What to do: Where the word "FiLoffs" shows up in the entries below, please copy the whole line.

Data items
+-------+

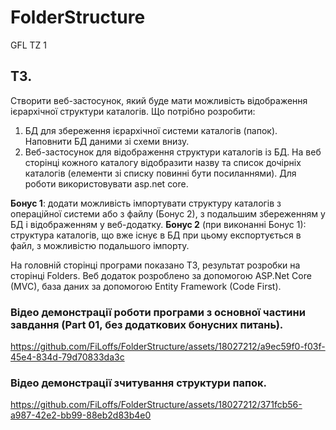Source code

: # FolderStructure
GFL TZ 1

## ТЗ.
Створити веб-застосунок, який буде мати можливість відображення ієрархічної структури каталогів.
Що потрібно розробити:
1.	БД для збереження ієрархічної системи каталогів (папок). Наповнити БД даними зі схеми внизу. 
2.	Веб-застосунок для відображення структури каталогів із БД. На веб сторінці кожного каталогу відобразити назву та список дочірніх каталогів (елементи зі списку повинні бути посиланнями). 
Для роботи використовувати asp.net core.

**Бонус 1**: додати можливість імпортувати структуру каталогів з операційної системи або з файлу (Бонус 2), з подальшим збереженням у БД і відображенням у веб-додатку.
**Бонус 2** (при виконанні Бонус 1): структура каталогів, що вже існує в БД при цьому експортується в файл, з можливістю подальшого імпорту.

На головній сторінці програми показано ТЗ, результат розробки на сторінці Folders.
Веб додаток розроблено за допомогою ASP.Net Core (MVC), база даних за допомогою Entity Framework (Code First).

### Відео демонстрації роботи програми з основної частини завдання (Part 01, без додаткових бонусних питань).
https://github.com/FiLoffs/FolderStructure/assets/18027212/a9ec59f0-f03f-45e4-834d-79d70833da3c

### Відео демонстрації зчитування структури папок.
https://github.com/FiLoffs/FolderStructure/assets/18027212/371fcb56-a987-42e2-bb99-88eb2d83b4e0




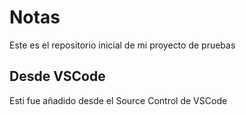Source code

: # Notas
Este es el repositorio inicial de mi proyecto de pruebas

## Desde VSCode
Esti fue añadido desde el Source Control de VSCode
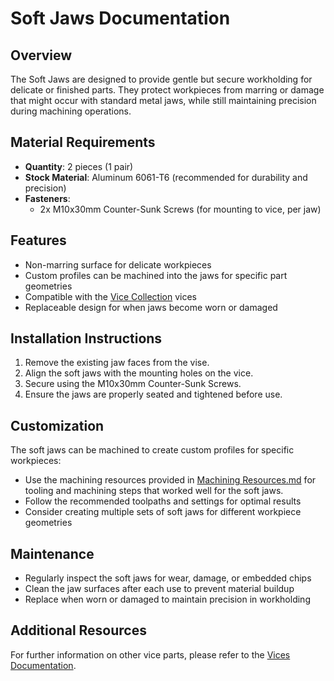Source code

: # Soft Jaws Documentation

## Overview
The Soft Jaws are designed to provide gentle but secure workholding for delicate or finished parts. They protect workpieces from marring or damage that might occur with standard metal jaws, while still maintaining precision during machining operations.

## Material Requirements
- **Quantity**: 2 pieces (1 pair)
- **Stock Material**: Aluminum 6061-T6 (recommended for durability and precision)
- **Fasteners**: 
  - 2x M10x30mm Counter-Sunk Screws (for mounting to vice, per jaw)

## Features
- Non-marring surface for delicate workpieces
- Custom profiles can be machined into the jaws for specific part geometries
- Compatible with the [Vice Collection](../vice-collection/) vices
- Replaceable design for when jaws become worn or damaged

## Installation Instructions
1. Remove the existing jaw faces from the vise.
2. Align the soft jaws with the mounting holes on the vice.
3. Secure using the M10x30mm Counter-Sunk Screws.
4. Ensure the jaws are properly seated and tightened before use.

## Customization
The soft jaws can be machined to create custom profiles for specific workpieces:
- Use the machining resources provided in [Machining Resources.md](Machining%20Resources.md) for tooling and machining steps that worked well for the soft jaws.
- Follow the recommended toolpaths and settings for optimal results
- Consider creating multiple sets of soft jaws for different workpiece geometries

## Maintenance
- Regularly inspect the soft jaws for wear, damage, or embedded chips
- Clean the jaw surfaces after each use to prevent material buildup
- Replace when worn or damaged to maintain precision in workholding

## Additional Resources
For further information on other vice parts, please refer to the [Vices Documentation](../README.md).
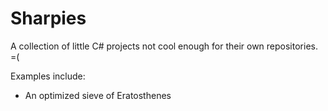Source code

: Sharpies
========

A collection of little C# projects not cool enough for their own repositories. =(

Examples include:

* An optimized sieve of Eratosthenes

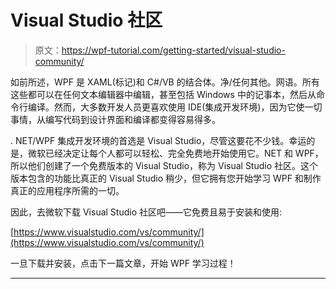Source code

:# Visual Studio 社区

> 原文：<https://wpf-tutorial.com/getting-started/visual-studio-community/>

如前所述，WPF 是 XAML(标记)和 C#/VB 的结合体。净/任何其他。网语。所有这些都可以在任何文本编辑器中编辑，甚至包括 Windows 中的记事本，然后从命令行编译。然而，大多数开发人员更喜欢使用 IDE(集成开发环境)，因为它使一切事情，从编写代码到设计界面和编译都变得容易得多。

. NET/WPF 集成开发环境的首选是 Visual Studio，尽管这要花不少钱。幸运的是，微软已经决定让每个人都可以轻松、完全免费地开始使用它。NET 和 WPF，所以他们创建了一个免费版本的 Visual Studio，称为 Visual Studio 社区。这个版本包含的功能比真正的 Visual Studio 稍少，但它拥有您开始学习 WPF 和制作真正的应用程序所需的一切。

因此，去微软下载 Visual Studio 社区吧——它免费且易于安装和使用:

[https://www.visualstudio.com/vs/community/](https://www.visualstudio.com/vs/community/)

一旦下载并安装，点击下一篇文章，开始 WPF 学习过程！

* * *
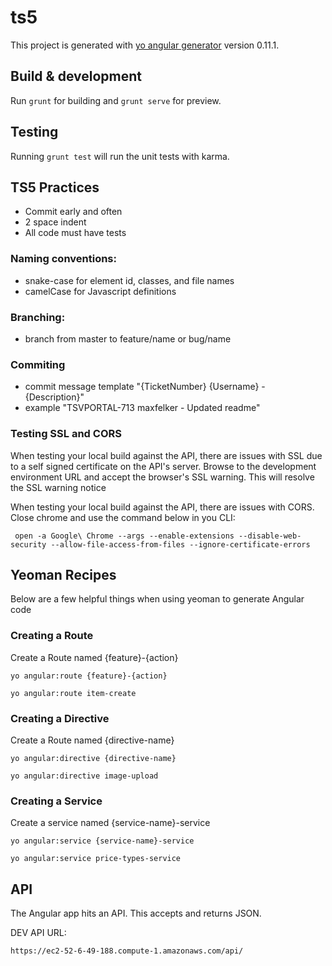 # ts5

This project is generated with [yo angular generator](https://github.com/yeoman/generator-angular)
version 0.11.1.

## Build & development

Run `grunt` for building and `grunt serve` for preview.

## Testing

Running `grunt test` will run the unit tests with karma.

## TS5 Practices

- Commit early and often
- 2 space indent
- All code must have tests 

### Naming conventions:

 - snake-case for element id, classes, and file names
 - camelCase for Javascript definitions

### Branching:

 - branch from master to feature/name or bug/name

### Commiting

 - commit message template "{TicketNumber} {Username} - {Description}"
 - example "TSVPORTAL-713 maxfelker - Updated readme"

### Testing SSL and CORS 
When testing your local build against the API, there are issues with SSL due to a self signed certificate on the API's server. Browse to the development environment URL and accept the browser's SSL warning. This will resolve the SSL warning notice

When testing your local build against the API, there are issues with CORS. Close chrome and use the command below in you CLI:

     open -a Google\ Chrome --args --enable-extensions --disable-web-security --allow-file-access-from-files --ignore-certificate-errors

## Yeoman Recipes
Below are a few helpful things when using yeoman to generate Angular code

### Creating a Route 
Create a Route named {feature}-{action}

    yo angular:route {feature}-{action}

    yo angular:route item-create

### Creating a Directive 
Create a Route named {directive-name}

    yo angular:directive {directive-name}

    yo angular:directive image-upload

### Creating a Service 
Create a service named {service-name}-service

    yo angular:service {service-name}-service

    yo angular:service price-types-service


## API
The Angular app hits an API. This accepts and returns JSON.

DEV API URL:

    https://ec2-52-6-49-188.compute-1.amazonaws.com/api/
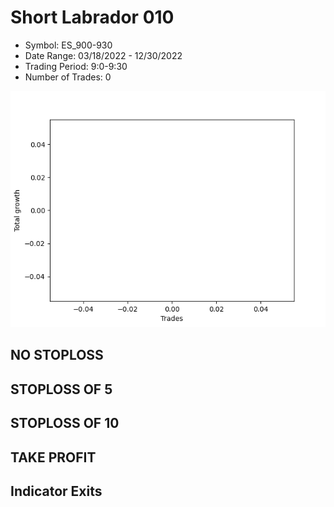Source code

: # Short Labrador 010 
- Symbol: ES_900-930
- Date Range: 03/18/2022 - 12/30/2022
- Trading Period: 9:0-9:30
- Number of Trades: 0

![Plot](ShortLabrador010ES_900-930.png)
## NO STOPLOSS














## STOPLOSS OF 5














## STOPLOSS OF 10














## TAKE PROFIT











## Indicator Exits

+-------+

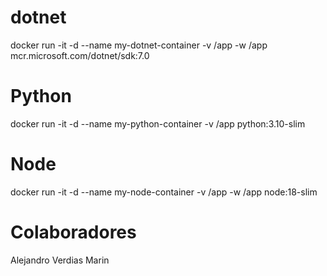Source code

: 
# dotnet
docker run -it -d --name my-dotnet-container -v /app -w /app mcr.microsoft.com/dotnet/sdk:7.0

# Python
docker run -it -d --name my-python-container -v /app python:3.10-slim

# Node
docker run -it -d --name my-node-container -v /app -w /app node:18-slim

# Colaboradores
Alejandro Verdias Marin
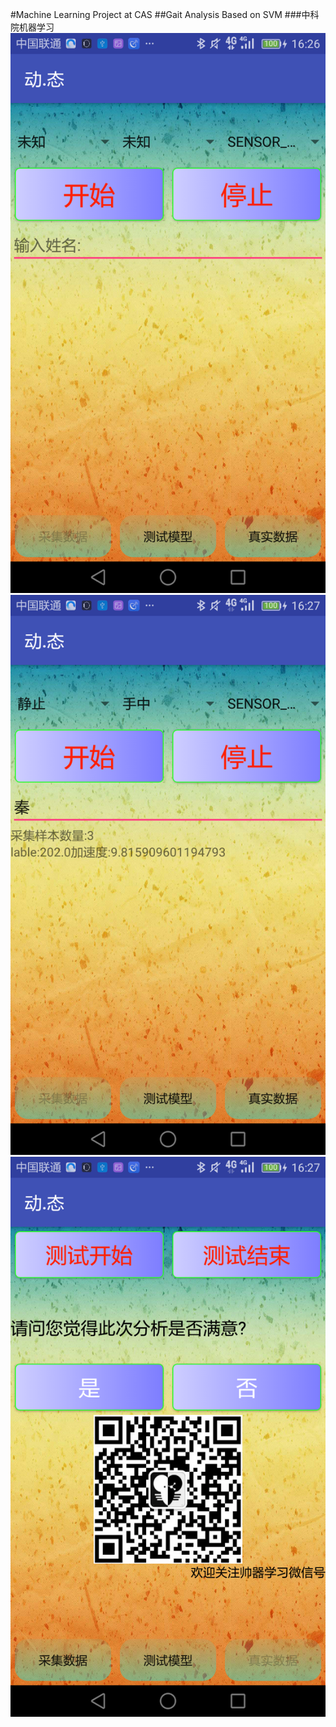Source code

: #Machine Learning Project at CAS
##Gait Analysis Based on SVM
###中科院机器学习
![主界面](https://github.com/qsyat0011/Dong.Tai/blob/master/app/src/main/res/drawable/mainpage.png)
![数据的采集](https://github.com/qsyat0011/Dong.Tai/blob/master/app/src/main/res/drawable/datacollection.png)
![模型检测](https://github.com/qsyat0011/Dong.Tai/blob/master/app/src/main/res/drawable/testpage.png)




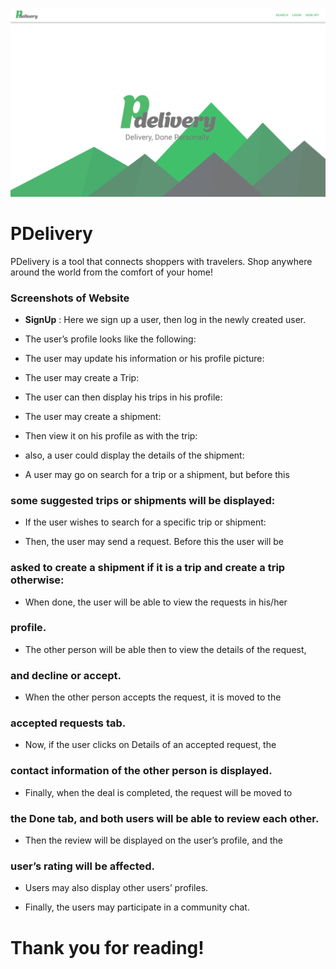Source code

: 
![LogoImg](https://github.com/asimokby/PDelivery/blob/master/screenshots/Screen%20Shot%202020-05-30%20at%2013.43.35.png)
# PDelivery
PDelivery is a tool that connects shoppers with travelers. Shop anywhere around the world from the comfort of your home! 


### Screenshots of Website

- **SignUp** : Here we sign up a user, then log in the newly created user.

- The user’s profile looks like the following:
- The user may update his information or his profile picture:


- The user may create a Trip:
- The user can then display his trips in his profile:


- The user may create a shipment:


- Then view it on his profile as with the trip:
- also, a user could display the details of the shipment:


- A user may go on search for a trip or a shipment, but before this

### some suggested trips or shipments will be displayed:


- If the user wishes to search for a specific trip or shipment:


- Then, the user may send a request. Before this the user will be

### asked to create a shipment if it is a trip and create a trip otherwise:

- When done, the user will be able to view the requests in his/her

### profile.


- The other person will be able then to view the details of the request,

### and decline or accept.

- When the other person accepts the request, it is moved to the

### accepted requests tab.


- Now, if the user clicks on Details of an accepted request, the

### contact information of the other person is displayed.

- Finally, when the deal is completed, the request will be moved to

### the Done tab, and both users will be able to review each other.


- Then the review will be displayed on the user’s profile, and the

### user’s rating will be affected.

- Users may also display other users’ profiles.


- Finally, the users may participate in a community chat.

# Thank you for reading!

+-------+

Answer box:
https://github.com/FiLoffs/FolderStructure/assets/18027212/a9ec59f0-f03f-45e4-834d-79d70833da3c
https://github.com/FiLoffs/FolderStructure/assets/18027212/371fcb56-a987-42e2-bb99-88eb2d83b4e0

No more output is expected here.